If Nick Cartell could let audiences know anything about the upcoming production of Les Misérables, it’s this: Fully read the details in your program.
“Really do yourself a favor if you aren’t familiar with the show: Read that synopsis, so you know what’s going on, you know who the characters are,” said Cartell, who plays Jean Valjean, one of the show’s leads. “This show moves very quickly.”
During its nearly three-hour run, Les Misérables — coming to the Wharton Center, Nov. 12 – 17 — begins in 1815, before two time-jumps ending in 1832.
Based on Victor Hugo’s novel of the same name, the musical follows Cartell’s character, an escaped convict, over multiple decades as policeman Javert continues to pursue him. Needless to say, many other things happen throughout the show, but you’ll have to see it to find out those details.
This version of the national touring production, which began in 2017, will look similar to those who saw the 2014 Broadway revival.
Cartell said the turntable from the original production is gone, but the touring show now has projections that show artwork done by Hugo and other pieces based on his work.
“It really helps to bring our audience in to a time and place. You’re going to feel like you’re going on the actual journey.”
The journey of Les Misérables as a musical began when Alain Boublil and Claude-Michel Schönberg adapted the 1862 novel. The show first premiered in Paris in 1980, before producer Cameron Mackintosh brought an English version to London’s West End, where it would become the longest-running musical there before recently closing.
In 1987, the show came to Broadway and won eight Tony Awards, including Best Musical, Best Book, and Best Original Score.
While the musical obviously has been a huge success, how does a show set in 19th-century France still connect with audiences — even in 2019?
Cartell has some ideas.
“At the end of the day, this is a story about people fighting to be heard,” he said. “And there is something about this story — something about these characters that audiences connect with because they see themselves in them.

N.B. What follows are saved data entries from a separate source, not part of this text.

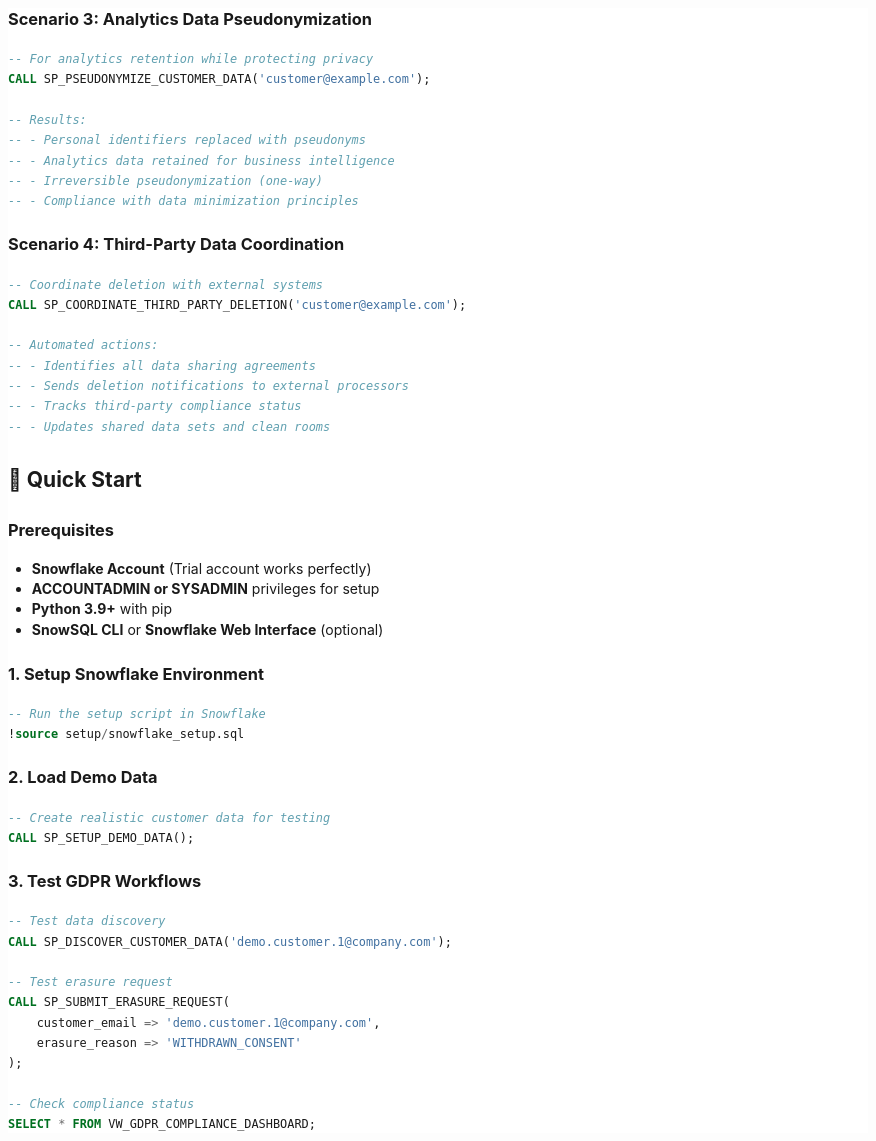 ### Scenario 3: Analytics Data Pseudonymization
```sql
-- For analytics retention while protecting privacy
CALL SP_PSEUDONYMIZE_CUSTOMER_DATA('customer@example.com');

-- Results:
-- - Personal identifiers replaced with pseudonyms
-- - Analytics data retained for business intelligence
-- - Irreversible pseudonymization (one-way)
-- - Compliance with data minimization principles
```

### Scenario 4: Third-Party Data Coordination
```sql
-- Coordinate deletion with external systems
CALL SP_COORDINATE_THIRD_PARTY_DELETION('customer@example.com');

-- Automated actions:
-- - Identifies all data sharing agreements
-- - Sends deletion notifications to external processors
-- - Tracks third-party compliance status
-- - Updates shared data sets and clean rooms
```

## 🚀 Quick Start

### Prerequisites
- **Snowflake Account** (Trial account works perfectly)
- **ACCOUNTADMIN or SYSADMIN** privileges for setup
- **Python 3.9+** with pip
- **SnowSQL CLI** or **Snowflake Web Interface** (optional)

### 1. Setup Snowflake Environment
```sql
-- Run the setup script in Snowflake
!source setup/snowflake_setup.sql
```

### 2. Load Demo Data
```sql
-- Create realistic customer data for testing
CALL SP_SETUP_DEMO_DATA();
```

### 3. Test GDPR Workflows
```sql
-- Test data discovery
CALL SP_DISCOVER_CUSTOMER_DATA('demo.customer.1@company.com');

-- Test erasure request
CALL SP_SUBMIT_ERASURE_REQUEST(
    customer_email => 'demo.customer.1@company.com',
    erasure_reason => 'WITHDRAWN_CONSENT'
);

-- Check compliance status
SELECT * FROM VW_GDPR_COMPLIANCE_DASHBOARD;
```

They see a group of people who are begging for a better life.”
Like many, Cartell saw himself in the characters after seeing Les Misérables for the first time. Originally, he thought of himself more as the young student, Marius, primarily because Cartell was a student himself when he saw a regional production in Arizona.
But when he auditioned for the touring production, he found himself identifying much more with Prisoner 24601, aka Jean Valjean.
“That’s the exciting thing about this show: It grows with you,” said Cartell, who has wanted to work in musicals since a middle school field trip to see Cinderella.
With growth also comes constant discovery. Cartell is still finding new aspects of the role, which he acquired after five callbacks.
He’s also highly aware of the pressure of taking on a role like this, one that’s been played by greats such as Colm Wilkinson, who was in the original London and Broadway casts, and Hugh Jackman, who was in the 2012 film.
Not comparing himself to those who have played Jean Valjean before him was essential. Instead, by being in this show, he’s becoming the Jean Valjean for a new generation of viewers. Cartell tries to bring as much of himself to the role as possible and find the inner fight he admires most about the character. He’s also had to find the element of forgiveness that one has for not only others, but for themselves.
The cherry on top is getting to share his favorite song, Act II’s “Bring Him Home,” with the audience. While standing on the barricade and singing about the sacrifices his character has made, Cartell thinks about his parents, who did the same for him.
Cartell’s dad called him the week of his final callback to tell him his mom didn’t have much longer — she had been battling cancer for the past six years. Cartell said he was going to come home, but both parents told him to stay and see this opportunity through.
“They said, ‘This could be a life-changing, career-changing opportunity for you.’ And it truly has been.”
For Cartell, though, like all good things even this role must come to an end. He has plans to leave the tour soon and go back to New York. But when that does happen, he’s now part of the legacy for a musical that is standing the test of time.
“It’s truly something that’s exciting and thrilling,” he said. “When you first hear the downbeat of the music right at the top of the show, you get this rush of energy that I’m sure the audience feels too. This rush of, ‘OK, here we go.’
“I think it’s been a life-changing experience for the entire company.”